Contouritems:
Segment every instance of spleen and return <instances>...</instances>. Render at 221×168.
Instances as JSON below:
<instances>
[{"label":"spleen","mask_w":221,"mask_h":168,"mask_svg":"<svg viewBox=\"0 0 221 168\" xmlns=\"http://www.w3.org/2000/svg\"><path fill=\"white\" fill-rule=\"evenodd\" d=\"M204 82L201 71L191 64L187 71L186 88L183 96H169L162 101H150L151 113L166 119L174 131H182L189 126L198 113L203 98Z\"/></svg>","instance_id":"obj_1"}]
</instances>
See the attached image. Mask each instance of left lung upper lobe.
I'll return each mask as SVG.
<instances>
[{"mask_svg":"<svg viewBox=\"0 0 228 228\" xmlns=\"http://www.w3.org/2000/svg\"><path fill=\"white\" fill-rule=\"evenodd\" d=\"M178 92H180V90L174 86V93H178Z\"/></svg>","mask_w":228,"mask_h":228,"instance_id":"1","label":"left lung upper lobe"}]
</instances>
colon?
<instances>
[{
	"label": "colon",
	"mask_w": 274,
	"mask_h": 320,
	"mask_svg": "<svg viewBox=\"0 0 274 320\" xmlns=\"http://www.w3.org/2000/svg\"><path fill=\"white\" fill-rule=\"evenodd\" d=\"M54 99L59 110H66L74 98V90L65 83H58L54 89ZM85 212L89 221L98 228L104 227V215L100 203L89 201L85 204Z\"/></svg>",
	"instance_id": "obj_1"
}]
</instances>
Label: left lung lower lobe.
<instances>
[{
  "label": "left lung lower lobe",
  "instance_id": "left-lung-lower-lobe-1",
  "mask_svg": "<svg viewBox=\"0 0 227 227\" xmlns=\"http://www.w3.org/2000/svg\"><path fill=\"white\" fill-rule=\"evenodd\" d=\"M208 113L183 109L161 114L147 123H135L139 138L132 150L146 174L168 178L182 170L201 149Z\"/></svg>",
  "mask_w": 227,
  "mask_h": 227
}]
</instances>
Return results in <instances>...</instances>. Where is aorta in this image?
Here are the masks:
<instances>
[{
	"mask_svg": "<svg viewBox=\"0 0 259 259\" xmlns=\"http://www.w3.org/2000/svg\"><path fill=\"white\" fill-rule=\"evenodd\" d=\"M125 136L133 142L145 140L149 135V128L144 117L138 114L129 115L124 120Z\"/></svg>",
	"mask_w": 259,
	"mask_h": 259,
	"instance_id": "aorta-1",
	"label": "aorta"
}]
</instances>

Uw opdracht - Herschrijf de items, beginnend bij het begin en eindigend bij de regel die "See the attached" bevat. Vervang daarin "Segment" door "Outline" en laat al het overige ongewijzigd.

Uitgewerkte opdracht -
Outline every instance of spleen and return <instances>...</instances>. Render at 221×168.
Instances as JSON below:
<instances>
[{"label":"spleen","mask_w":221,"mask_h":168,"mask_svg":"<svg viewBox=\"0 0 221 168\" xmlns=\"http://www.w3.org/2000/svg\"><path fill=\"white\" fill-rule=\"evenodd\" d=\"M204 82L201 71L191 64L187 71L186 88L183 96H169L162 101H150L151 113L166 119L174 131H182L189 126L198 113L203 98Z\"/></svg>","instance_id":"obj_1"}]
</instances>
See the attached image. Mask each instance of left lung upper lobe.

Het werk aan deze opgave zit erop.